Average age of your credit history matters. Since mortgage refinance can appear on your credit report as a new loan, it will drop the average age of credit history. Of your total credit score, the age of your credit history comprises 15%. Shorter credit history signals to potential lenders and creditors that you are inexperienced in managing credit, even though making payments promptly and accumulating new credit is good for your credit score in the long term. It is not the biggest factor, but it does affect your total score.
How is your credit score calculated?
The majority of mortgage lenders use the Fair Isaac Corporation, or FICO, credit score to determine credit risk. You can predict what may happen if you refinance if you know your FICO score. According to FICO, your score is calculated in the following way:
35% – payment history
30% – amounts owed
15% – length of credit history
10% – new credit
10% – credit mix
Both the length of your credit history as well as your credit will be impacted when you refinance. If you opt for a cash-out refinance, it could also affect the amount of debt you owe. The financial benefits of refinancing outweigh the negatives—although it is important to note you will take a temporary credit hit.
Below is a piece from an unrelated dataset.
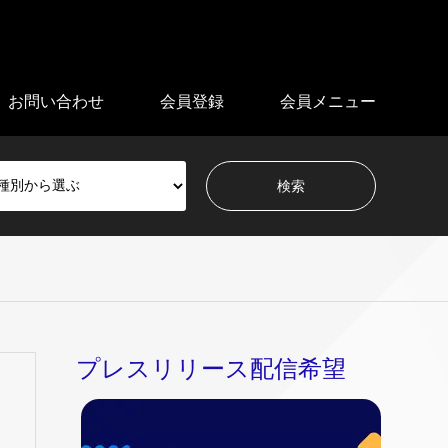
お問い合わせ
会員登録
会員メニュー
プレスリリース配信希望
Being hit by hard credit inquiry
To ensure you qualify for a given product, a lender will conduct a hard credit inquiry any time you apply for a mortgage or any credit. Your credit score will likely be impacted temporarily after the inquiry is recorded on your credit report. Of your FICO score, new credit comprises 10%. Multiple hard inquiries could have a broader effect but one inquiry will likely drop your credit score by five points.
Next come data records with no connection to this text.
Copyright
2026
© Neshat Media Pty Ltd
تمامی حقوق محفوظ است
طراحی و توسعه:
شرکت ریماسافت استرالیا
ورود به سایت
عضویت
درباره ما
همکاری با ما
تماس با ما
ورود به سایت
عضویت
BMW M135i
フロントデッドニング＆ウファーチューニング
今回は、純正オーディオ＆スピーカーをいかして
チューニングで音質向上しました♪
How to protect your credit score
Here are some ways to protect your credit score when refinancing:
Timing. Homeowners usually think about refinancing to lower their monthly payments when interest rates dip. Refinancing makes the most sense, mortgage experts agree, if you can lower your interest rate by at least 0.75%.
Because you will pay closing costs when refinancing, you might consider if you will be in the house long enough to recoup that expense. If you save $200 per month by refinancing, for example, but pay $4,000 in closing costs, that would take you 20 months to break even.
Credit check yourself. This is a good thing to do before applying to see if you would qualify for a new loan. It should be noted: soft inquiries like this do not affect your credit.
Space out refinancing. FICO scores take into account inquiries from the past 12 months only; hard inquiries remain on your credit reports for up to two years. That means you might want to wait at least a year before refinancing again if you have done so recently. Doing so means new credit inquiries will not accumulate with the first refinancing.
Do not open more credit accounts. It is a good idea to stop using credit until you close on refinancing. In the meantime, you can keep your credit strong by tackling your high-interest debts and paying your bills promptly.
Compare offers. Shop. Submit applications with a few different lenders and compare their offers. It is always a great strategy for saving your money. The key to shopping around like that is to submit multiple inquiries within a specific time period to avoid negatively impacting your score.
Tips on how to prepare for refinancing your home
The following are good things to keep in mind when getting ready for a refinance:
Check your credit history. You can do this through either of the major credit bureaus or for free through your credit card issuer or your bank.
Clean up errors. There is a chance that your credit report is lower than it ought to be due to derogatory or false marks. You can dispute these by contacting a credit bureau.
Get pre-qualified. Source the best offer for you by shopping around with multiple lenders.
Organize your paperwork. Prior to finishing your application, prepare your financial documents and tax forms.
Complete application. This step can be completed after you have decided on a lender who offers the best repayment terms and interest rate for you.
Keep paying your current loan. The process of repaying your current loan is incomplete until your new refinancing lender tells you so.